Selon Minami Miyashita, Musil se réfère à la physique des sensations d’Ernst Mach pour souligner l’importance de l’espace dans La tentation de Véronique la tranquille qui était intitulée dans sa première version Das verzauberte Haus (la maison enchantée). Le repli de Véronique sur elle-même est mis en rapport avec la sensation autistique d’être « sous une cloche ». L’espace de cet habitat est un espace « physiologique » dans la dynamique de la relation sujet/objet (« Je pense à notre maison, à ses ténèbres avec ses escaliers qui craquent et les fenêtres qui gémissent, ses recoins, ses grandes armoires »), un espace plein d’angoisse, incertain et vide qui répond au vertige de la névrose de l’héroïne et à sa vacillante identité.

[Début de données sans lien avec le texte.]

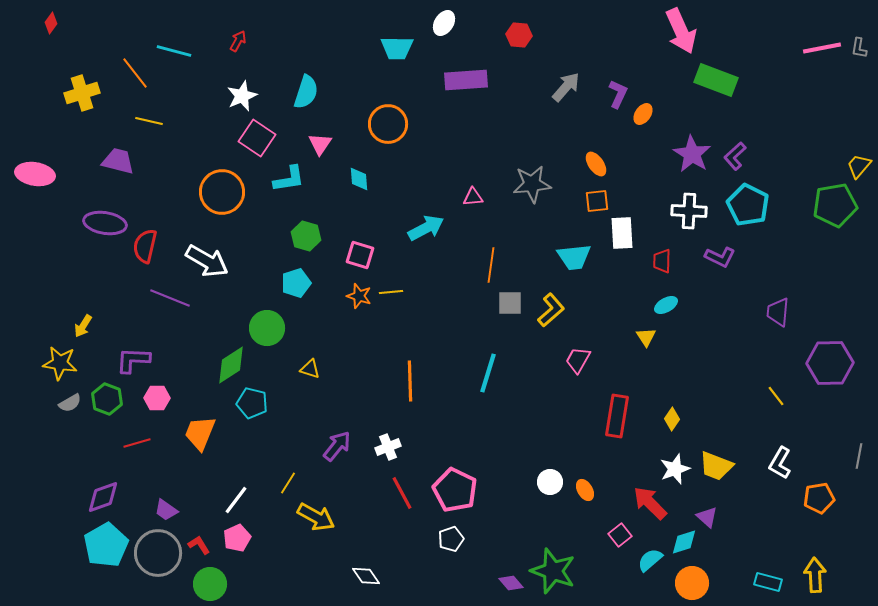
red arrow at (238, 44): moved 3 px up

Les représentations occidentales et japonaises du grand hôtel sont opposées. Si avec Vicki Baum et Joseph Roth ce lieu de transit est aussi une société en miniature, un symbole de civilisation et d’esthétique tout en étant l’incarnation de la société marchande capitaliste, l’implantation de l’hôtel moderne dans la société japonaise suscite chez les écrivains ironie et pessimisme (Natsume Soseki, Agutawa Ryunosuke) avant que ne s’estompent les différences dans la globalisation. Le sanatorium quant à lui est un lieu d’habitat (identique à Nagano ou Davos) dans La Montagne magique de Thomas Mann et dans le roman autobiographique Le vent se lève (1937) de Tatsuo Hori où celui-ci décrit sa relation avec son épouse malade de la tuberculose et dont Miyazaki s’est librement inspiré pour son film d’animation. Coupé du monde, le sanatorium est aussi un lieu où la routine elle-même favorise la passion amoureuse que ce soit chez Hans Castorp ou Jiro Horikoshi.

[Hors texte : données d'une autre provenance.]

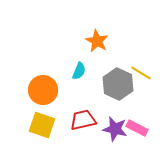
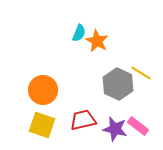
cyan semicircle: moved 38 px up
pink rectangle: moved 1 px right, 2 px up; rotated 10 degrees clockwise
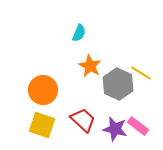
orange star: moved 7 px left, 25 px down
red trapezoid: rotated 56 degrees clockwise
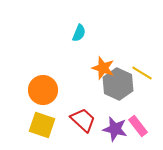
orange star: moved 13 px right, 2 px down; rotated 10 degrees counterclockwise
yellow line: moved 1 px right
pink rectangle: rotated 15 degrees clockwise
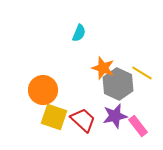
yellow square: moved 12 px right, 8 px up
purple star: moved 13 px up; rotated 25 degrees counterclockwise
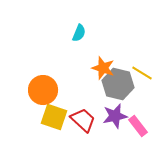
gray hexagon: rotated 12 degrees counterclockwise
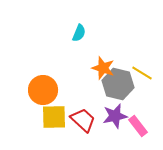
yellow square: rotated 20 degrees counterclockwise
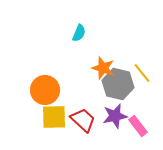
yellow line: rotated 20 degrees clockwise
orange circle: moved 2 px right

Ilse Aichinger fait la différence entre habiter, se sentir chez soi et n’être nulle part. L’époque nazie a fortement contribué à mettre en question ces termes. L’interné du camp de concentration n’habite plus, de même le jeune errant japonais trouvant refuge dans le café internet ou encore le couple de vieillards abandonnés dans la montagne pour y mourir dans la pièce radiophonique de Shuji Terayama. Le désir de survie des personnages renverse de manière radicale la manière de penser habituelle concernant la stabilité de l’habitat.

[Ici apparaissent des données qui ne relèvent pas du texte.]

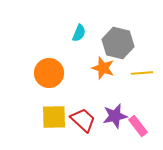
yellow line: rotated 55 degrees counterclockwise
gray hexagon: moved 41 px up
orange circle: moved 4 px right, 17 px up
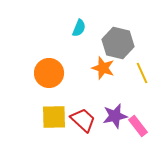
cyan semicircle: moved 5 px up
yellow line: rotated 70 degrees clockwise
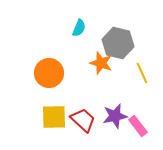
orange star: moved 2 px left, 5 px up
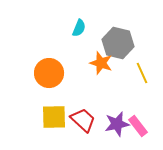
purple star: moved 2 px right, 8 px down
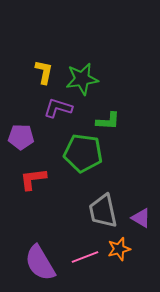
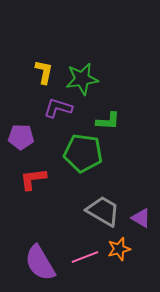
gray trapezoid: rotated 132 degrees clockwise
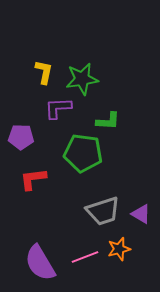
purple L-shape: rotated 20 degrees counterclockwise
gray trapezoid: rotated 132 degrees clockwise
purple triangle: moved 4 px up
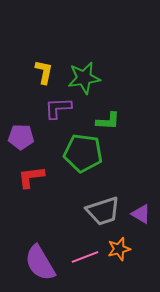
green star: moved 2 px right, 1 px up
red L-shape: moved 2 px left, 2 px up
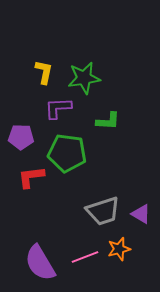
green pentagon: moved 16 px left
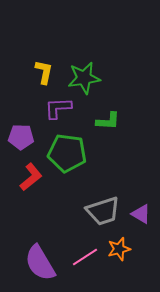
red L-shape: rotated 148 degrees clockwise
pink line: rotated 12 degrees counterclockwise
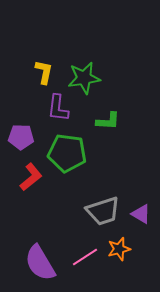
purple L-shape: rotated 80 degrees counterclockwise
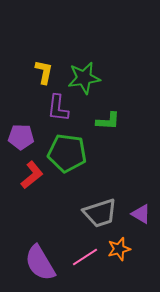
red L-shape: moved 1 px right, 2 px up
gray trapezoid: moved 3 px left, 2 px down
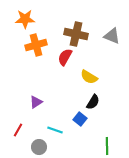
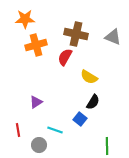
gray triangle: moved 1 px right, 1 px down
red line: rotated 40 degrees counterclockwise
gray circle: moved 2 px up
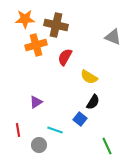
brown cross: moved 20 px left, 9 px up
green line: rotated 24 degrees counterclockwise
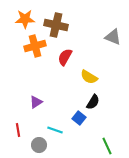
orange cross: moved 1 px left, 1 px down
blue square: moved 1 px left, 1 px up
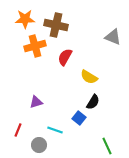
purple triangle: rotated 16 degrees clockwise
red line: rotated 32 degrees clockwise
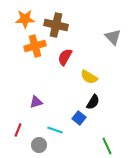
gray triangle: rotated 24 degrees clockwise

L’ouvrage se termine par un chapitre consacré à l’habitat japonais, d’abord en récapitulant la conception de Watsuji Tetsuro que l’on connaît bien en France grâce à la traduction de Fudo d’Augustin Berque (lui-même analysé dans un autre article), puis en montrant comment l’ère contemporaine tend à dissocier le lien traditionnel maison-famille avec Kitchen de Banana Yoshimoto, où la cuisine devient un entre-deux entre l’ancien et le nouvel habitat et le roman de Sayaka Murata Konbini (La Fille de la supérette) témoignant de l’intégration au konbini comme seule réalité.
S’il est difficile de faire une synthèse de ce vaste ensemble (de nombreux articles méritent pour eux-mêmes une recension détaillée et un commentaire), on soulignera le grand intérêt d’un riche ouvrage où, en outre, chaque article est muni d’une riche bibliographie, invitant à poursuivre le voyage.